BEGIN Task inputs

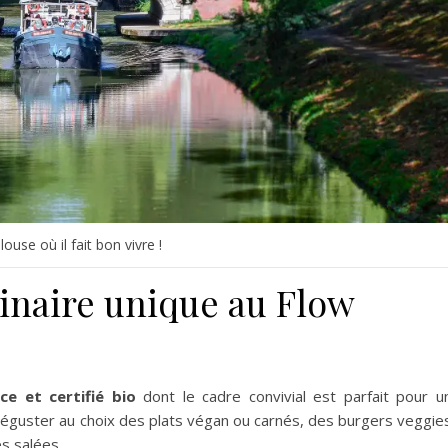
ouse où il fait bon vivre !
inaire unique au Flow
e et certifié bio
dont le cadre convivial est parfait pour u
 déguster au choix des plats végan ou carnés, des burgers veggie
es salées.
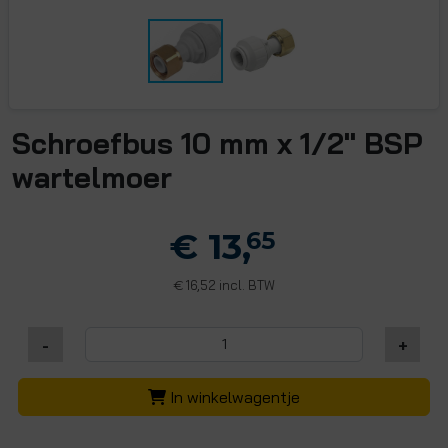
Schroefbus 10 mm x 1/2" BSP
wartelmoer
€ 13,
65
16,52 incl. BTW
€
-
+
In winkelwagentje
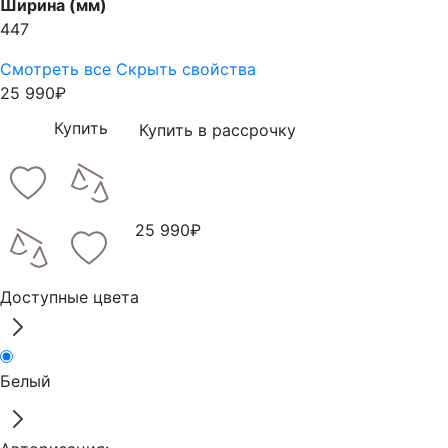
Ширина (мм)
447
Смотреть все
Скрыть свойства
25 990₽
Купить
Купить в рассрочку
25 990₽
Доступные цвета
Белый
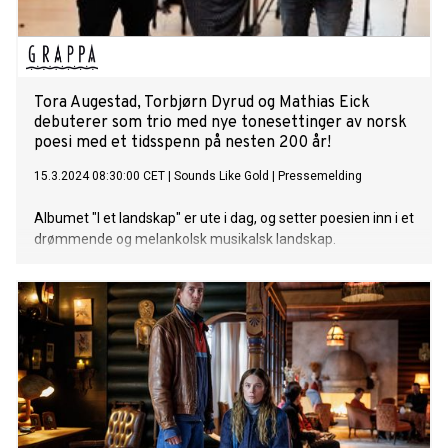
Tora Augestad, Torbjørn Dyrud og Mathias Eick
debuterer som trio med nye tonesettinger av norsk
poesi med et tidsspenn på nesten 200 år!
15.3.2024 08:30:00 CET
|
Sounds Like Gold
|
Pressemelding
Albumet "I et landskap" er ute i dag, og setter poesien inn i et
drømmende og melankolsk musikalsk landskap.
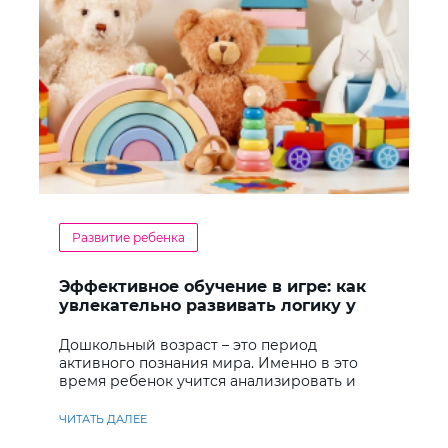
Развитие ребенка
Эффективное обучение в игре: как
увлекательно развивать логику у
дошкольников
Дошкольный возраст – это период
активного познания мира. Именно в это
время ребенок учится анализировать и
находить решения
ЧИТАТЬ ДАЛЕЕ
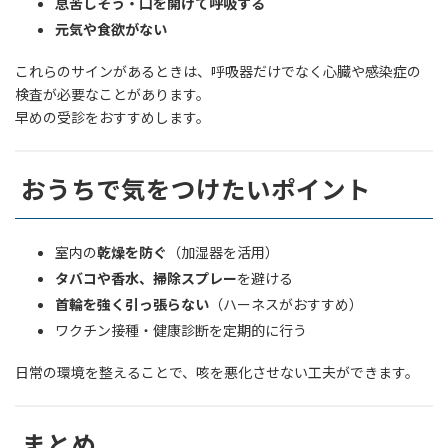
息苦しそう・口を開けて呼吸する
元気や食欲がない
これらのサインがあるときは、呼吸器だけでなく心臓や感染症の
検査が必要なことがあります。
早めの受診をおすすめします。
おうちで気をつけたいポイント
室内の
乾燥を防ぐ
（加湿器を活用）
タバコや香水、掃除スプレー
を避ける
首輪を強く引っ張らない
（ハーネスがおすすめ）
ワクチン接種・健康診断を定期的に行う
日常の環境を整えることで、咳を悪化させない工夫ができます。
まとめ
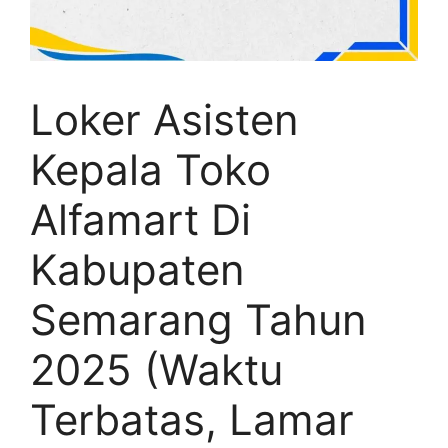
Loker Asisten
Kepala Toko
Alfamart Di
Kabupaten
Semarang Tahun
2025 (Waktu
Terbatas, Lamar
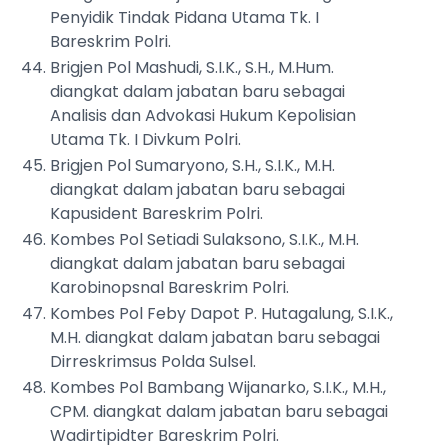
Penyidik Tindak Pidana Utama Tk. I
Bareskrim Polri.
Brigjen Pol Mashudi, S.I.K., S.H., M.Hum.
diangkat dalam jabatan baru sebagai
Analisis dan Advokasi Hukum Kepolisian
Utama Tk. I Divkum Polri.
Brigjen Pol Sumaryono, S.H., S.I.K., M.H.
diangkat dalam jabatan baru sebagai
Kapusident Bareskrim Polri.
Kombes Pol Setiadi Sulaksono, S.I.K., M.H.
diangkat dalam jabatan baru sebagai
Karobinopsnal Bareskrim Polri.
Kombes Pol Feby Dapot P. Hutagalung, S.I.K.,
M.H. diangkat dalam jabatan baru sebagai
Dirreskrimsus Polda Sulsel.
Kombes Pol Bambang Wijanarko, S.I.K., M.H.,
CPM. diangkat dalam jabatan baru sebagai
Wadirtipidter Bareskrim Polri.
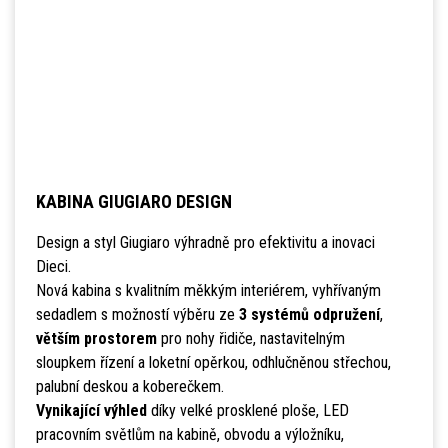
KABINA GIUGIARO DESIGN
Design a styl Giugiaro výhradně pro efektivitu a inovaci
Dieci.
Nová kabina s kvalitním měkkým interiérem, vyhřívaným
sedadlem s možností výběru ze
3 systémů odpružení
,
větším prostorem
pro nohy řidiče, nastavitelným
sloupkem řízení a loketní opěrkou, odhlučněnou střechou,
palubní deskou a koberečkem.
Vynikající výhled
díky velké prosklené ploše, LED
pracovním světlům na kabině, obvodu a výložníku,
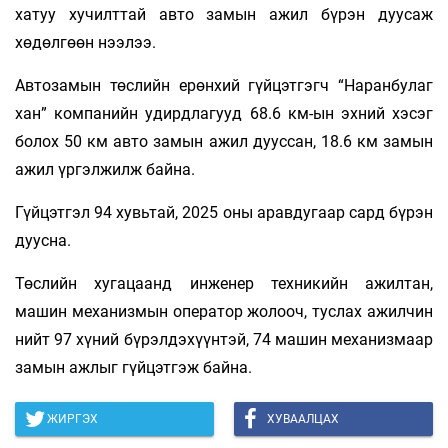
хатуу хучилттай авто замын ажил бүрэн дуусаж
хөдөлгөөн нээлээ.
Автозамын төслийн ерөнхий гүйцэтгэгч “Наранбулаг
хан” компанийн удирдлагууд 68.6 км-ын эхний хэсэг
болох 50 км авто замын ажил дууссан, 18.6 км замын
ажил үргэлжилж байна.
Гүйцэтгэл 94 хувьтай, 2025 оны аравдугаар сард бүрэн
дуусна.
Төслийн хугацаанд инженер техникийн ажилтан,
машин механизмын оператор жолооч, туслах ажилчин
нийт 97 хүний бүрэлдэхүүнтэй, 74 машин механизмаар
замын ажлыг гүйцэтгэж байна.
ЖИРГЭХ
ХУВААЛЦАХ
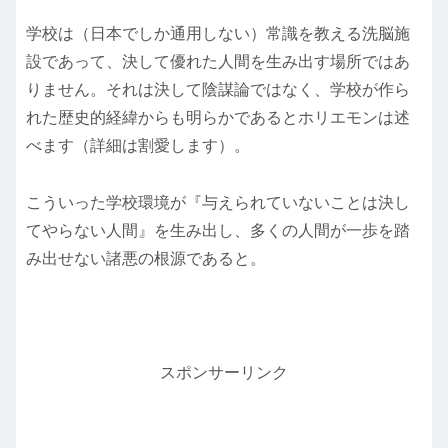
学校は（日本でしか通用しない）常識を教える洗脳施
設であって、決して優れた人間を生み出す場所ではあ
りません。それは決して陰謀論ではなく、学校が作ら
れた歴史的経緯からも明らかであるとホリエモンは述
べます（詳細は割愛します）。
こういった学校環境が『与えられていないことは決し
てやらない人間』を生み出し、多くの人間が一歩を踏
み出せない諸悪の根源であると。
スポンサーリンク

END Task inputs

▶ Request
Return, from the entries, each line that holds "Polri".

▶ Solution for this task
Bareskrim Polri.
Utama Tk. I Divkum Polri.
Kapusident Bareskrim Polri.
Karobinopsnal Bareskrim Polri.
Wadirtipidter Bareskrim Polri.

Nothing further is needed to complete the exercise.